I don't think I understand your ontology for thinking about this, but I would probably also put Leela below this "turning point" (e.g., I expect most of its parameters are spent on storing knowledge and patterns rather than implementing crisp algorithms).

That said, for me, the natural spectrum is between a literal look-up table and brute-force tree search with no heuristics at all. (Of course, that's not a spectrum I expect to be traversed during training, just a hypothetical spectrum of algorithms.) On that spectrum, I think Leela is clearly far removed from both sides, but I find it pretty difficult to define its place more clearly. In particular, I don't see your turning point there (you start storing less knowledge immediately as you move away from the look-up table).

That's why I've tried to avoid absolute claims about how much Leela is doing pattern recognition vs "reasoning/..." but instead focused on arguing for a particular structure in Leela's cognition: I just don't know what it would mean to place Leela on either one of those sides. But I can see that if you think there's a crisp distinction between these two sides with a turning point in the middle, asking which side Leela is on is much more compelling.

Thanks for running these experiments! My guess is that these puzzles are hard enough that Leela doesn't really "know what's going on" in many of them and gets the first move right in significant part by "luck" (i.e., the first move is heuristically natural and can be found without (even heuristically) knowing why it's actually good). I think your results are mainly reflections of that, rather than Leela generally not having sensibly correlated move and value estimates (but I'm confused about what a case would be where we'd actually make different predictions about this correlation).
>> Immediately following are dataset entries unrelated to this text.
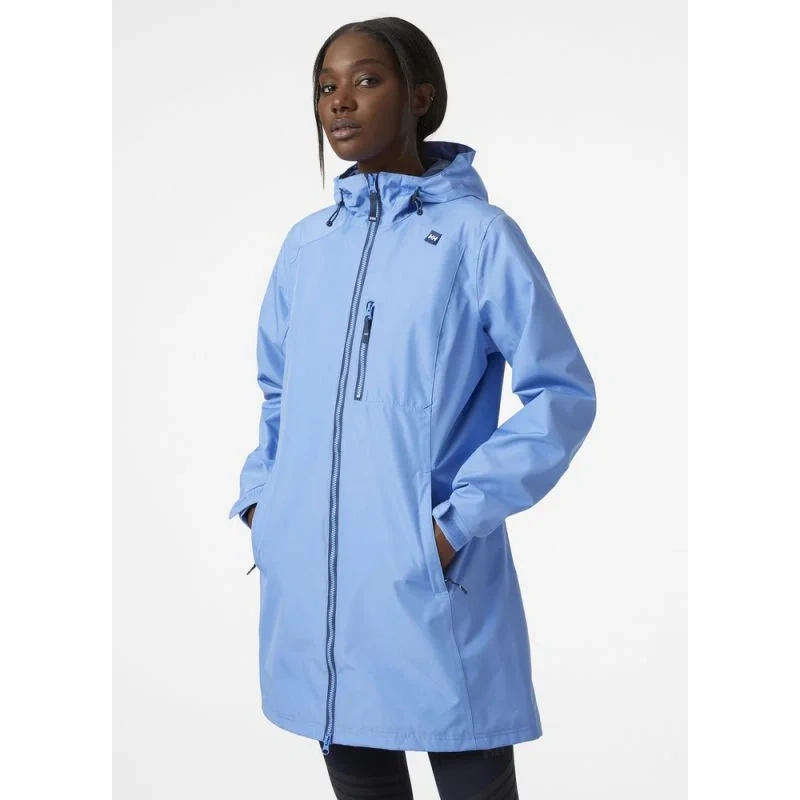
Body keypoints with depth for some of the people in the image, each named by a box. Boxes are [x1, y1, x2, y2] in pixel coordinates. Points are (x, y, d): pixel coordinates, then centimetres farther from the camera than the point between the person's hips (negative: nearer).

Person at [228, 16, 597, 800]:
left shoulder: (478, 233, -5)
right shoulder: (305, 244, 10)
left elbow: (562, 392, -6)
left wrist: (462, 516, -12)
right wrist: (259, 494, 6)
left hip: (433, 585, -4)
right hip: (310, 583, 5)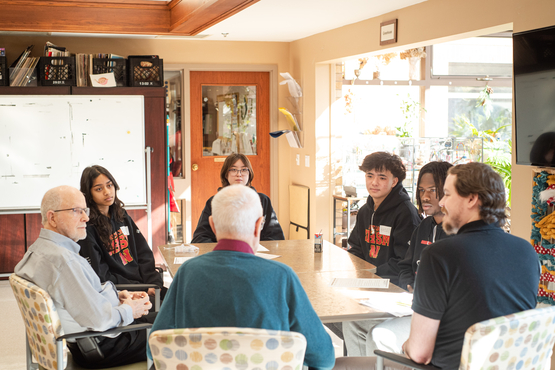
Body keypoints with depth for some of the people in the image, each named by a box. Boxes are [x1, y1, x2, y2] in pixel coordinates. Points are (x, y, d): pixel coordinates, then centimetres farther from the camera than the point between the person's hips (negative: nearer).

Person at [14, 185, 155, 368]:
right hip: (98, 348, -11)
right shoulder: (61, 259, -28)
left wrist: (117, 295, 5)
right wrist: (128, 310, -10)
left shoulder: (41, 248, 6)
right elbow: (97, 319, -28)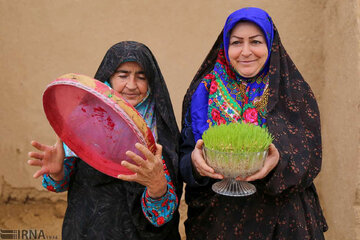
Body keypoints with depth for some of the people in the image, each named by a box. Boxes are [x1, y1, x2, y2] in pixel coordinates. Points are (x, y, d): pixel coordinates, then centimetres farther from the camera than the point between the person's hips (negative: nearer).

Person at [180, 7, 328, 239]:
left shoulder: (295, 93, -4)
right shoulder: (205, 91, -2)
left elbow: (310, 160, -8)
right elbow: (185, 156, -4)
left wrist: (279, 161, -29)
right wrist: (195, 161, -27)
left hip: (280, 219, 0)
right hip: (216, 218, 1)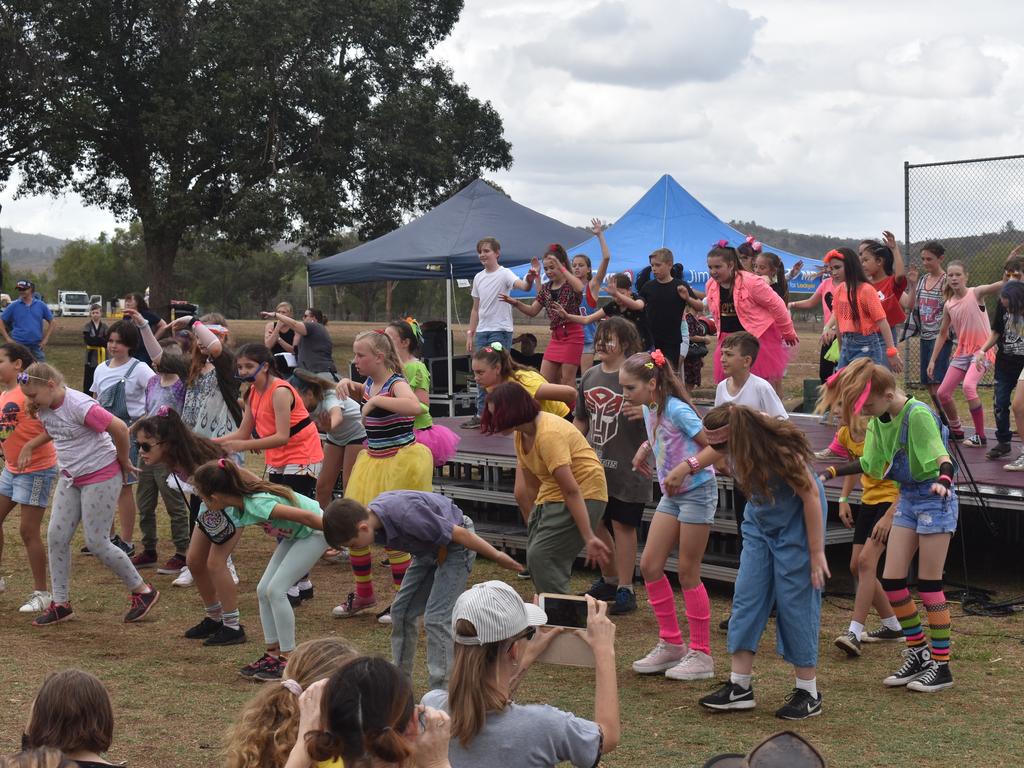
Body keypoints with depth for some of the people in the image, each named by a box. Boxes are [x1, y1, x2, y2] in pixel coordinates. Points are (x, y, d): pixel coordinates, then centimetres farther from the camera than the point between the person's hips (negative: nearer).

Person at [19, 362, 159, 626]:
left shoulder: (80, 406, -25)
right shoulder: (43, 408, 1)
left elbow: (120, 429, -24)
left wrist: (123, 461, -10)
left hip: (101, 477, -8)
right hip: (71, 478, 8)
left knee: (96, 542, -5)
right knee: (56, 536, 3)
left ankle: (143, 591, 12)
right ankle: (60, 603, 13)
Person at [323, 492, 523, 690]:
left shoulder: (406, 516, -37)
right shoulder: (370, 515, -13)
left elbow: (458, 533, -28)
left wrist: (497, 556, -18)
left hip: (456, 545, -8)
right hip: (430, 550, 8)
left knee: (436, 618, -14)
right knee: (402, 610, 8)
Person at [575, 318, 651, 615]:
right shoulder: (590, 376, 10)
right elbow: (581, 421, 19)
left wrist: (645, 411, -32)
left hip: (627, 467, -6)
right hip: (595, 467, 6)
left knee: (622, 525, -1)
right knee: (595, 523, 11)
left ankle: (625, 590, 8)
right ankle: (609, 580, 30)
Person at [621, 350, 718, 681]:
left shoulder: (677, 410, -20)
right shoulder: (648, 409, 5)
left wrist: (684, 468, -29)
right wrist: (645, 449, 7)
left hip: (697, 492, -8)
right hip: (671, 495, 9)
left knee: (687, 572, -3)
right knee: (649, 565, 4)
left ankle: (701, 654, 7)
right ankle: (670, 644, 16)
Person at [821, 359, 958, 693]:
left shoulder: (918, 414, -21)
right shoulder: (879, 420, 4)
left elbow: (943, 457, -28)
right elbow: (869, 463, 15)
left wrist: (943, 481, -48)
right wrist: (831, 473, 10)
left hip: (934, 499, -8)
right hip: (906, 499, 8)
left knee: (928, 584, -4)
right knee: (891, 580, 4)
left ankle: (941, 665, 6)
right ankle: (918, 652, 19)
In our dataset, we tried to avoid cases like that by discarding puzzles where even a much weaker network ("LD2") got the first move right, so that Leela getting the first move right was actually evidence it had noticed the non-obvious tactic.

Some predictions based on that:

  1. Running our experiments on your dataset would result in smaller effect sizes than in our paper (in my view, that would be because Leela isn't relying on look-ahead in your puzzles but is in ours but there could be other explanations)
  2. LD2 would assign non-trivial probability to the correct first move in your dataset (for context, LD2 is pretty weak, and we're only using puzzles where it puts <5% probability on the correct move; this leaves us with a lot of sacrifices and other cases where the first move is non-obvious)
  3. Leela is much less confident on your dataset than on our puzzles (this is a cheap prediction because we specifically filtered our dataset to have Leela assign >50% probability to the correct move)
  4. Leela gets some subsequent moves wrong a decent fraction of the time even in cases where it gets the first move right. Less confidently, there might not be much correlation between getting the first move right and getting later moves right, but I'd need to think about that part more.
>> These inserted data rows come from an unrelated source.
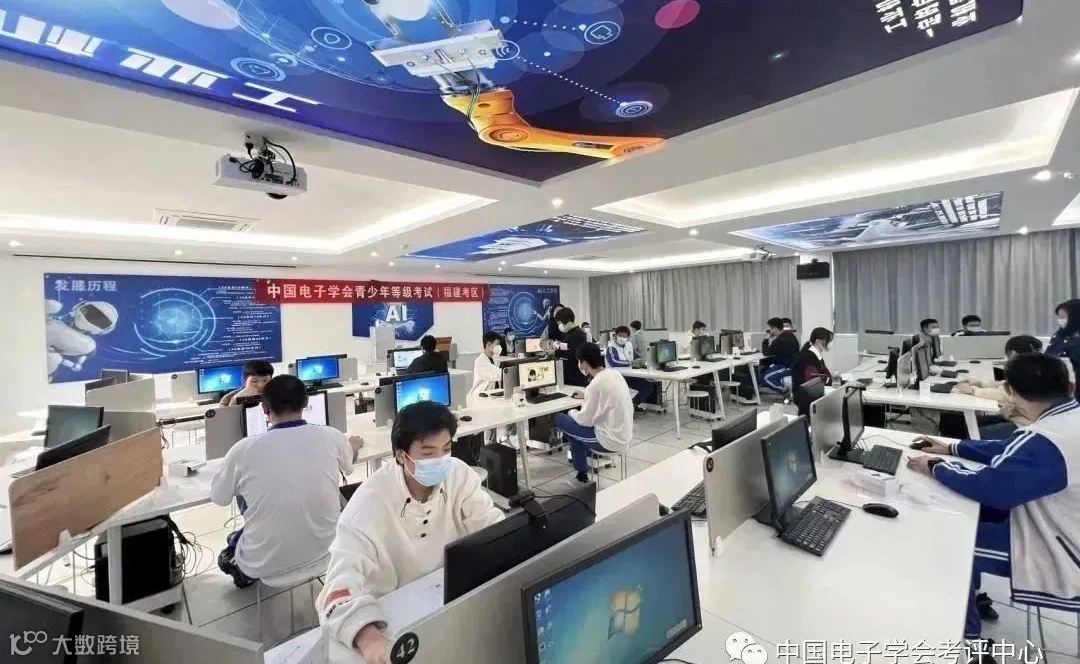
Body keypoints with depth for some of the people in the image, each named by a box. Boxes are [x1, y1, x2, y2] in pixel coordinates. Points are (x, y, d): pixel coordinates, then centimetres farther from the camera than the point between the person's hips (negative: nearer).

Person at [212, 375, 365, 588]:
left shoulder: (245, 448, -17)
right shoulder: (332, 437, -12)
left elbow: (218, 497, 4)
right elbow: (348, 466, 12)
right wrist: (353, 446, 35)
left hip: (265, 564, 0)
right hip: (324, 547, 1)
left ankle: (240, 567, 34)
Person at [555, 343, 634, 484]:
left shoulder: (596, 384, -23)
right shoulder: (616, 374, 0)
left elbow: (586, 420, -16)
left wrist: (572, 413, 3)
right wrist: (586, 396, 21)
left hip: (610, 441, -8)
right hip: (624, 436, 8)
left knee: (560, 419, 4)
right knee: (577, 420, 23)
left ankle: (582, 472, 18)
You might agree with all of these predictions, they aren't meant to be super strong. If you do, then I'm not sure which predictions we actually disagree about---maybe there's a way to make a dataset where we expect different amounts of correlation between policy and value output but I'd need to think about that.

But I think it can be ruled out that a substantial part of Leela network's prowess in solving chess puzzles or predicting game outcome is due to deliberate calculation. 

FWIW, I think it's quite plausible that only a small part of Leela's strength is due to look-ahead, we're only testing on a pretty narrow distribution of puzzles after all. (Though similarly, I disagree somewhat with "ruling out" given that you also just look at pretty specific puzzles (which I think might just be too hard to be a good example of Leela's strength)).

 

ETA: If you can share your dataset, I'd be happy to test the predictions above if we disagree about any of them, also happy to make them more concrete if it seems like we might disagree. Though again, I'm not claiming you should disagree with any of them just based on what you've said so far.